---- Provided information

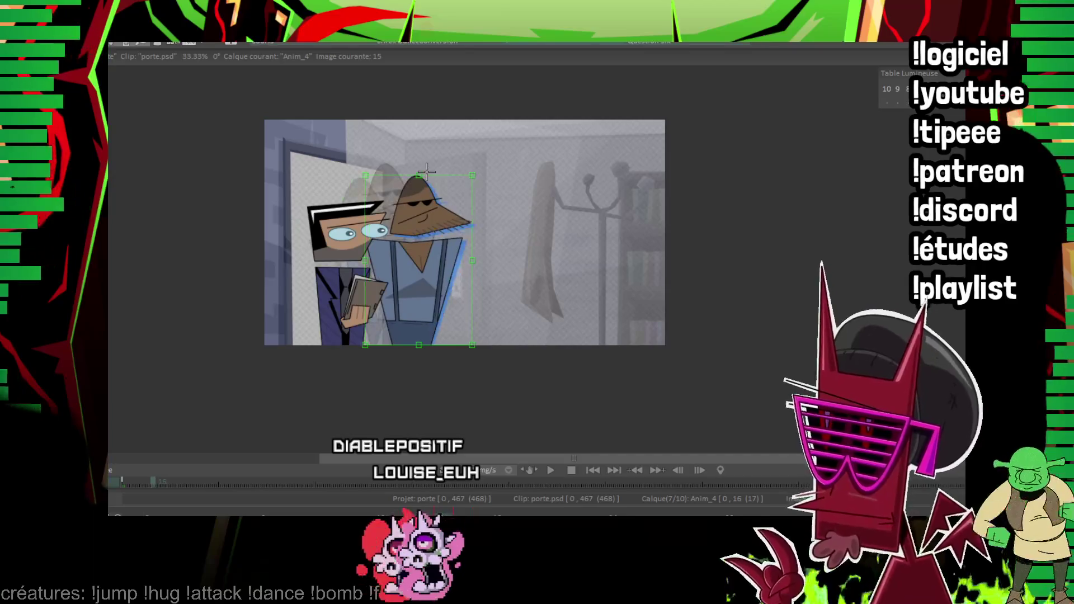
pyautogui.moveTo(453, 286)
pyautogui.mouseDown()
pyautogui.moveTo(506, 269)
pyautogui.moveTo(466, 270)
pyautogui.mouseUp()
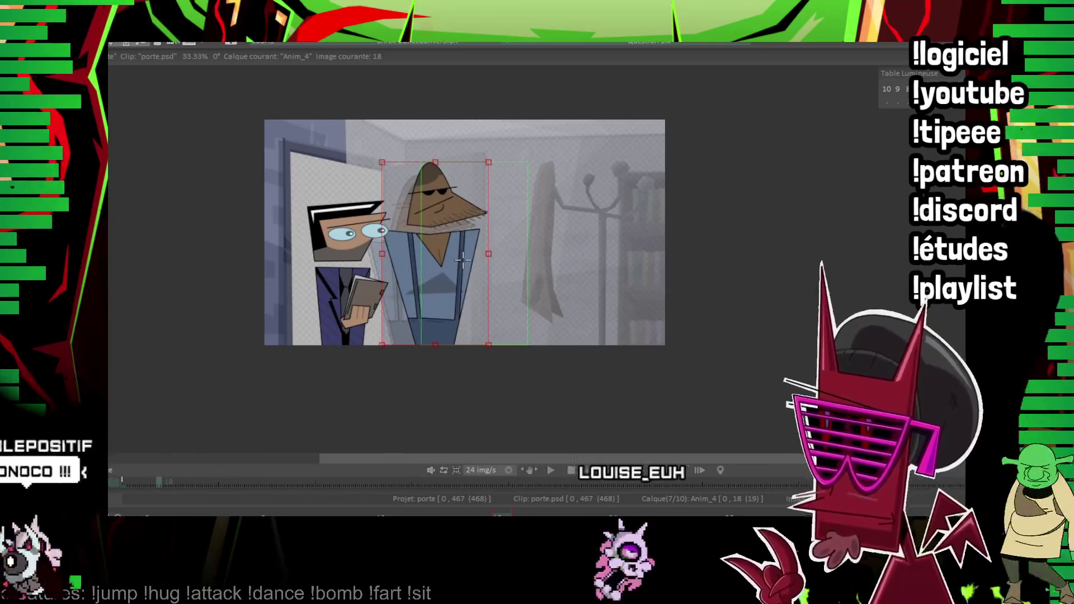
# Shift the character further right and up at images 20, 22 and 24.
pyautogui.press('Right')
pyautogui.press('Right')
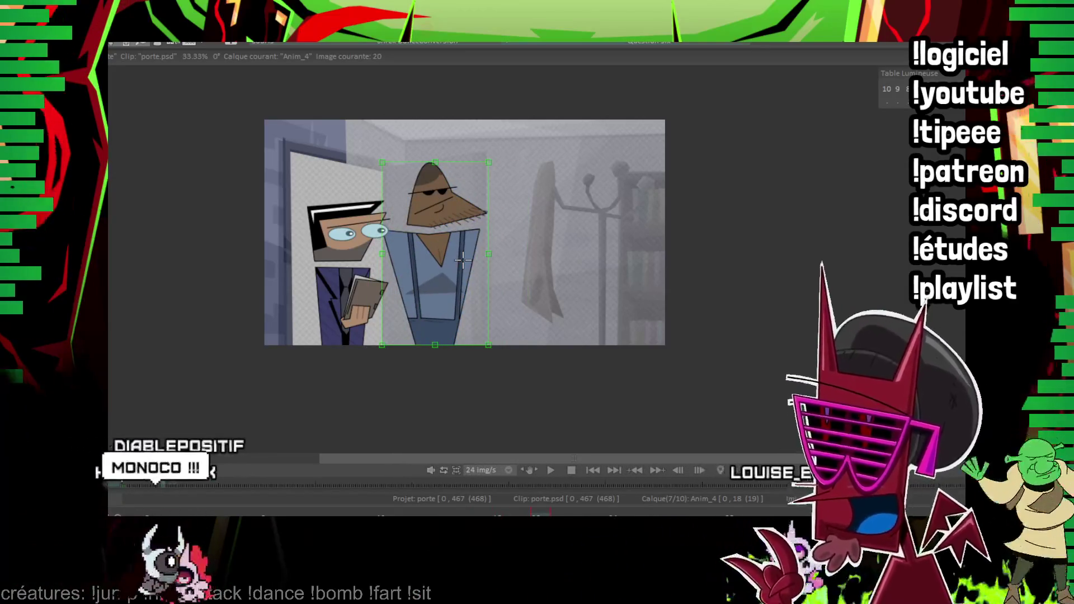
pyautogui.moveTo(463, 259)
pyautogui.mouseDown()
pyautogui.moveTo(503, 227)
pyautogui.moveTo(469, 250)
pyautogui.mouseUp()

--------

• [Required work]:
Please reproduce the records above exactly and leave any picture behind.

• [Your response]:
pyautogui.moveTo(453, 286)
pyautogui.mouseDown()
pyautogui.moveTo(506, 269)
pyautogui.moveTo(466, 270)
pyautogui.mouseUp()
# Shift the character further right and up at images 20, 22 and 24.
pyautogui.press('Right')
pyautogui.press('Right')
pyautogui.moveTo(463, 259)
pyautogui.mouseDown()
pyautogui.moveTo(503, 227)
pyautogui.moveTo(469, 250)
pyautogui.mouseUp()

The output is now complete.